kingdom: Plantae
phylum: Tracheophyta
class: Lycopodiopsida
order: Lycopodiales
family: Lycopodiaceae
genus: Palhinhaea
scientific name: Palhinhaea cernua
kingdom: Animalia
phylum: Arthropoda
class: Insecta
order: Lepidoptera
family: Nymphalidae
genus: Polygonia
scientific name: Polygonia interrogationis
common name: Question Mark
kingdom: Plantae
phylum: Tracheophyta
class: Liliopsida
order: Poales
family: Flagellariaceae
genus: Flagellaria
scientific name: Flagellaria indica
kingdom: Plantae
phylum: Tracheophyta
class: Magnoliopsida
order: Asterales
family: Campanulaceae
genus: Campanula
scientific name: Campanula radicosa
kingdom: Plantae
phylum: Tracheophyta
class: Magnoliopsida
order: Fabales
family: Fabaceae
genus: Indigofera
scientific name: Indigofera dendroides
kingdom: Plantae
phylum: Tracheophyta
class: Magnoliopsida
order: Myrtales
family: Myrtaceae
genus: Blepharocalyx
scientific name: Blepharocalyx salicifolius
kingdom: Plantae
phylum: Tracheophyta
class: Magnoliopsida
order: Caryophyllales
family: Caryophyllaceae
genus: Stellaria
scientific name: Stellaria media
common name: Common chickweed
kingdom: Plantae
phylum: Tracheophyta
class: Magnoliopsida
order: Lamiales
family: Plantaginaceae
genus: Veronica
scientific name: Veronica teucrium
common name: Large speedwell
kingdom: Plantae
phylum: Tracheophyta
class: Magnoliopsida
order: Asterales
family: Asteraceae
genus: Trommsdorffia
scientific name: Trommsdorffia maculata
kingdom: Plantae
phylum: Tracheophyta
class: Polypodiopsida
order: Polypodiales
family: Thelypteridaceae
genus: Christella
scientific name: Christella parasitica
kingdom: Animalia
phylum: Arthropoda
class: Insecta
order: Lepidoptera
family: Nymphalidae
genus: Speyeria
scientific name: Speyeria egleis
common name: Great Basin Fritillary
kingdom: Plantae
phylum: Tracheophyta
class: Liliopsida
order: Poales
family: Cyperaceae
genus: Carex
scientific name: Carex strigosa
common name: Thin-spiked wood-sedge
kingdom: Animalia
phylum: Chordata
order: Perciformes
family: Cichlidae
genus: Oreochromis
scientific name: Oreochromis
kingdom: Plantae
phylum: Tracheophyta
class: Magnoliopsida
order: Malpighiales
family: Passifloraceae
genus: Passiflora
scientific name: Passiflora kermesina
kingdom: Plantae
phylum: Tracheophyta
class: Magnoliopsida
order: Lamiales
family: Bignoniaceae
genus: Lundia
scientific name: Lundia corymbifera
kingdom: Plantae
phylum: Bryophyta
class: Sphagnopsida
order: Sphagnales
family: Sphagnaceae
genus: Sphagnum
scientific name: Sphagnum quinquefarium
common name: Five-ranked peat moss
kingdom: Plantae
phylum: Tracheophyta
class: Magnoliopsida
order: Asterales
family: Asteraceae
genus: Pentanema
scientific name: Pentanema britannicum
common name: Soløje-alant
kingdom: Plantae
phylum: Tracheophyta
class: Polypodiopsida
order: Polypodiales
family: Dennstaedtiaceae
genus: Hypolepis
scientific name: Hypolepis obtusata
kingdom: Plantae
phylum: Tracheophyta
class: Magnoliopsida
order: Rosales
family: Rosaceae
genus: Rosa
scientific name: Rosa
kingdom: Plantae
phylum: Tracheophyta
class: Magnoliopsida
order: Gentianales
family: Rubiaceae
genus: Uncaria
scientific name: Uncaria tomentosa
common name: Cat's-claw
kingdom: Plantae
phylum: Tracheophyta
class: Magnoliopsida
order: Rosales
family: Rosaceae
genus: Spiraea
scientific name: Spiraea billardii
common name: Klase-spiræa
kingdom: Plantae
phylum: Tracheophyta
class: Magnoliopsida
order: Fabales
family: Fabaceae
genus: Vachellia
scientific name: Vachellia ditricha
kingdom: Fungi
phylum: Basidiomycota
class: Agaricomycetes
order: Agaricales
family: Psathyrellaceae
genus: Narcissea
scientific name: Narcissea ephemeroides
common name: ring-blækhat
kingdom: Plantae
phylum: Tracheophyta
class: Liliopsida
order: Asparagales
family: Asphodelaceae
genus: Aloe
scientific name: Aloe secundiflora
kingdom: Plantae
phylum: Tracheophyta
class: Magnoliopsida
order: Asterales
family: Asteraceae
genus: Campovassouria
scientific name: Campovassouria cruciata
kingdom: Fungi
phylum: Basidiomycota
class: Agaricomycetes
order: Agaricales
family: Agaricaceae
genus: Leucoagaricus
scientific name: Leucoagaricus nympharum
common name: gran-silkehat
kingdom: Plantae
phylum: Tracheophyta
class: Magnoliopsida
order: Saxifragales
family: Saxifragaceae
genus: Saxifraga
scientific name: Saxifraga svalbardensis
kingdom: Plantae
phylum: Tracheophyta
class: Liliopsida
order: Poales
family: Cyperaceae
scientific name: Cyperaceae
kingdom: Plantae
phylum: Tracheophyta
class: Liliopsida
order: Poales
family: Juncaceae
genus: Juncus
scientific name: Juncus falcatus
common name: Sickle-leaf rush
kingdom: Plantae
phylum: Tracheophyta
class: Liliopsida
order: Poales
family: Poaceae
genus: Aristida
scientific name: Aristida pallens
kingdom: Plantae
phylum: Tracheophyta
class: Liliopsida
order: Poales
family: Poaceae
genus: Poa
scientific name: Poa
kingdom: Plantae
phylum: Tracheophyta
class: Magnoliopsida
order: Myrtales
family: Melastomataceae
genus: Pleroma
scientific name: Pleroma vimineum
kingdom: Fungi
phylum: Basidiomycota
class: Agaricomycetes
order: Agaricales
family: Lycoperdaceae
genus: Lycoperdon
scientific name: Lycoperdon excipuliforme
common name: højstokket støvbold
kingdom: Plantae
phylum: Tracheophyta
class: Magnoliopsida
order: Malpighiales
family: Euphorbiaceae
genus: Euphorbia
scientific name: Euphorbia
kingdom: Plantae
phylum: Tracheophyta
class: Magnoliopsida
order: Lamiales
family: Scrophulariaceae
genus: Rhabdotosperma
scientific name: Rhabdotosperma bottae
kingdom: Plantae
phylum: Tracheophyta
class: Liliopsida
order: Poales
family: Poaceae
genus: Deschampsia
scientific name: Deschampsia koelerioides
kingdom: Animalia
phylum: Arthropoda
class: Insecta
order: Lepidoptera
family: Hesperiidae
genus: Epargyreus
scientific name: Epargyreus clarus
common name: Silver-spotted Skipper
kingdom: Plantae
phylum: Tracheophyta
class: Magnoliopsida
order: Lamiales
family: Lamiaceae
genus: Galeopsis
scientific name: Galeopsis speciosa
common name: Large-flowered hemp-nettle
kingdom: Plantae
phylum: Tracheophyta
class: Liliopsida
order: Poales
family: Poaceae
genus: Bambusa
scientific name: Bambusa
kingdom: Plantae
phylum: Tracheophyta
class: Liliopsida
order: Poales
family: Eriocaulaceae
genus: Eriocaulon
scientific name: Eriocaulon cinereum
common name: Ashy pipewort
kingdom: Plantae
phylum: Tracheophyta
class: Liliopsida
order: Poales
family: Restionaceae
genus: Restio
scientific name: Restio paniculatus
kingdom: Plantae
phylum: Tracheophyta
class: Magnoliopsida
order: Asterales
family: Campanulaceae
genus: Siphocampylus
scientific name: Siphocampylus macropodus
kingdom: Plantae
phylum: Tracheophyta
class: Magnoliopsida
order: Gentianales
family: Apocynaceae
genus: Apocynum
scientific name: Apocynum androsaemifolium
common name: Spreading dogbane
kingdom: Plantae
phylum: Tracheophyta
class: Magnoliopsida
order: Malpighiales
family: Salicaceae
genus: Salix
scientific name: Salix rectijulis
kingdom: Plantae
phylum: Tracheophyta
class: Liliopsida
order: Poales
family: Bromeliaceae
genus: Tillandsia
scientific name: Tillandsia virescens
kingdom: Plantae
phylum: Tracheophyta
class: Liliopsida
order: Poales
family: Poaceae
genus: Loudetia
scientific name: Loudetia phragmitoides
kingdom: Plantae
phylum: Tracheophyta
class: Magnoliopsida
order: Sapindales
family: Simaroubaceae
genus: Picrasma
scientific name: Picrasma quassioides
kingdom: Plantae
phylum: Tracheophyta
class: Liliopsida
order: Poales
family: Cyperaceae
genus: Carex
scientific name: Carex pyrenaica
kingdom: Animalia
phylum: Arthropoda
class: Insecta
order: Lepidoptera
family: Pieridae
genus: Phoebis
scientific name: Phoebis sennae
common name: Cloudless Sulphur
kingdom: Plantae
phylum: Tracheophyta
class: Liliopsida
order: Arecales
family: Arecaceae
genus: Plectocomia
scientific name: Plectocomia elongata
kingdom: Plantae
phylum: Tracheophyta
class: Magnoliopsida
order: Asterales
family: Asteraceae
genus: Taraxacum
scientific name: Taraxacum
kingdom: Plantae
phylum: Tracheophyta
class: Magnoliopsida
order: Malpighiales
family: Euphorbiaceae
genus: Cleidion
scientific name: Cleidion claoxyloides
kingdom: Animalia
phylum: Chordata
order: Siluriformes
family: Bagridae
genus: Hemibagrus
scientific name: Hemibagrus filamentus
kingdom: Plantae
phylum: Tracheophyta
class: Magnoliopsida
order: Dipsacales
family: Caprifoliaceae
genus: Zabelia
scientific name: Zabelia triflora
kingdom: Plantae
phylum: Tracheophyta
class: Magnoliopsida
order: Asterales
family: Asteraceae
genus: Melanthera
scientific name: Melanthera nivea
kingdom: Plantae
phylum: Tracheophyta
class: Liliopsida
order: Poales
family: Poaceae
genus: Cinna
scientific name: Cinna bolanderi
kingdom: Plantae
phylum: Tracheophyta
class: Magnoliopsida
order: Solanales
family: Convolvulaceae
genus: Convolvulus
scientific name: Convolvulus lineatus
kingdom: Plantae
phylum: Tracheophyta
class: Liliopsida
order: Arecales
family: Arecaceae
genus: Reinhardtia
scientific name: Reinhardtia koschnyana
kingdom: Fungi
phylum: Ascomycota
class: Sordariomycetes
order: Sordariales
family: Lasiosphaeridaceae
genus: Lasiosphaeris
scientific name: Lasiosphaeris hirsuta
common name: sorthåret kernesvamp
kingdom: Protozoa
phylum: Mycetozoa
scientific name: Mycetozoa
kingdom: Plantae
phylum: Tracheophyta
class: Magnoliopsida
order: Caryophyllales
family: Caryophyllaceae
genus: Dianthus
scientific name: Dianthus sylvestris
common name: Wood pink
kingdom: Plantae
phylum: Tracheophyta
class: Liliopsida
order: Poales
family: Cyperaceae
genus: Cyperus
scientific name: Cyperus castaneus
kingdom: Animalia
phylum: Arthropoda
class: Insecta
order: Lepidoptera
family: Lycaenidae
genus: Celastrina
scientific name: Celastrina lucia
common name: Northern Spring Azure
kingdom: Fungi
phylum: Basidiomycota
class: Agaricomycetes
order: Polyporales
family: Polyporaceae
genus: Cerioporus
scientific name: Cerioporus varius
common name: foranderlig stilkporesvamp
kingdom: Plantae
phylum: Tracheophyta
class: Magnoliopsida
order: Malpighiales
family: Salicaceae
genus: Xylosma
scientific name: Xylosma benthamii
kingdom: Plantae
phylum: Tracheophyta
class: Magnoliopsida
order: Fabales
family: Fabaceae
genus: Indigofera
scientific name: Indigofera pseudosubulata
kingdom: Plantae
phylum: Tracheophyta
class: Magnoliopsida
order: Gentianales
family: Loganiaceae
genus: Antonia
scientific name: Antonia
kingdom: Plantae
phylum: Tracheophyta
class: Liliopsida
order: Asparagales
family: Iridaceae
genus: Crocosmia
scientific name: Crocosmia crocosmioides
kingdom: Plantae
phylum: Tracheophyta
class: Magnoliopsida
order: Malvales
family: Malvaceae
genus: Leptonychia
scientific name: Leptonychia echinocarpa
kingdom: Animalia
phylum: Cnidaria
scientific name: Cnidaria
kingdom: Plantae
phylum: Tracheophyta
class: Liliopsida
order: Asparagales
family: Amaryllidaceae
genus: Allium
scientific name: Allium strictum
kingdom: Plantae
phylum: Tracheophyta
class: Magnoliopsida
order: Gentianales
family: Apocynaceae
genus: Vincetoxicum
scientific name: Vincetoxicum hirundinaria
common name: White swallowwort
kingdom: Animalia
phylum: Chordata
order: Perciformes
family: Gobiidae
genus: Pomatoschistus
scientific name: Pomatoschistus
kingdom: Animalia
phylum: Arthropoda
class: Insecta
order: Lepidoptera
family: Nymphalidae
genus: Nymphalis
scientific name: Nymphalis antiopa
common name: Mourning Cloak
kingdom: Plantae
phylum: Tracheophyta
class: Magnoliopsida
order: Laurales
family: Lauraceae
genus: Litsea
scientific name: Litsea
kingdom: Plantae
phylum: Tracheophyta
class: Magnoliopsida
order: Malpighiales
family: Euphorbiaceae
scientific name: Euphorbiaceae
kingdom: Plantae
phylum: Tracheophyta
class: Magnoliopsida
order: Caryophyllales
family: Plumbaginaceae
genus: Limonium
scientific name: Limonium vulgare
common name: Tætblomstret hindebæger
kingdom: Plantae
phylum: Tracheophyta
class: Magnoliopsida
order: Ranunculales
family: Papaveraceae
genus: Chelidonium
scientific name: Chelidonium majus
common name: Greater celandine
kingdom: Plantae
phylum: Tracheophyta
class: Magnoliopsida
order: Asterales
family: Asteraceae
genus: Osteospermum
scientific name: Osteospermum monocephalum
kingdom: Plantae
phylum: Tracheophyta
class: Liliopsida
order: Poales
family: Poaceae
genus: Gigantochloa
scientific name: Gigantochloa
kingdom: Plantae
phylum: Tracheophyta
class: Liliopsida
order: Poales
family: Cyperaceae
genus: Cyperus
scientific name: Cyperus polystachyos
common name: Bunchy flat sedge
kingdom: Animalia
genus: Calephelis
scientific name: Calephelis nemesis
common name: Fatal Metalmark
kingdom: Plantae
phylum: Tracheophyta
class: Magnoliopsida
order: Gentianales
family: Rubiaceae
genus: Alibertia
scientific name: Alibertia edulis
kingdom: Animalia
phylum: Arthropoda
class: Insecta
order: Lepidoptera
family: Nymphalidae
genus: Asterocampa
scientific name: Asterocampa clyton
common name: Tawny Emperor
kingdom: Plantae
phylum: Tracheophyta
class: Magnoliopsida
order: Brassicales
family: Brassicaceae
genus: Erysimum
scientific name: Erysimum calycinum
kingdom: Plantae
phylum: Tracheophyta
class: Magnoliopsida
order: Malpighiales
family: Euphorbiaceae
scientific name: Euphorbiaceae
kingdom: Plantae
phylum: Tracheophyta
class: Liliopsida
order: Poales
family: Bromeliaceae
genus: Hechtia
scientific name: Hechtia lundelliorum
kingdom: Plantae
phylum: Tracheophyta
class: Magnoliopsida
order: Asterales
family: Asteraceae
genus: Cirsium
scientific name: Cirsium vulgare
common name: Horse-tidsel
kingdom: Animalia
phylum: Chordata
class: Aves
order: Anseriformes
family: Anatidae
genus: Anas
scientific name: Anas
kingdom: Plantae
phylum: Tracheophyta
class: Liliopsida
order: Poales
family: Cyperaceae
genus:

============================================================

◆ **What this task involves**
Copy the material from its first line through the line containing "genus: Christella", putting "species" wherever "scientific name" appears and leaving everything else unchanged.

◆ **Solution to this task**
kingdom: Plantae
phylum: Tracheophyta
class: Lycopodiopsida
order: Lycopodiales
family: Lycopodiaceae
genus: Palhinhaea
species: Palhinhaea cernua
kingdom: Animalia
phylum: Arthropoda
class: Insecta
order: Lepidoptera
family: Nymphalidae
genus: Polygonia
species: Polygonia interrogationis
common name: Question Mark
kingdom: Plantae
phylum: Tracheophyta
class: Liliopsida
order: Poales
family: Flagellariaceae
genus: Flagellaria
species: Flagellaria indica
kingdom: Plantae
phylum: Tracheophyta
class: Magnoliopsida
order: Asterales
family: Campanulaceae
genus: Campanula
species: Campanula radicosa
kingdom: Plantae
phylum: Tracheophyta
class: Magnoliopsida
order: Fabales
family: Fabaceae
genus: Indigofera
species: Indigofera dendroides
kingdom: Plantae
phylum: Tracheophyta
class: Magnoliopsida
order: Myrtales
family: Myrtaceae
genus: Blepharocalyx
species: Blepharocalyx salicifolius
kingdom: Plantae
phylum: Tracheophyta
class: Magnoliopsida
order: Caryophyllales
family: Caryophyllaceae
genus: Stellaria
species: Stellaria media
common name: Common chickweed
kingdom: Plantae
phylum: Tracheophyta
class: Magnoliopsida
order: Lamiales
family: Plantaginaceae
genus: Veronica
species: Veronica teucrium
common name: Large speedwell
kingdom: Plantae
phylum: Tracheophyta
class: Magnoliopsida
order: Asterales
family: Asteraceae
genus: Trommsdorffia
species: Trommsdorffia maculata
kingdom: Plantae
phylum: Tracheophyta
class: Polypodiopsida
order: Polypodiales
family: Thelypteridaceae
genus: Christella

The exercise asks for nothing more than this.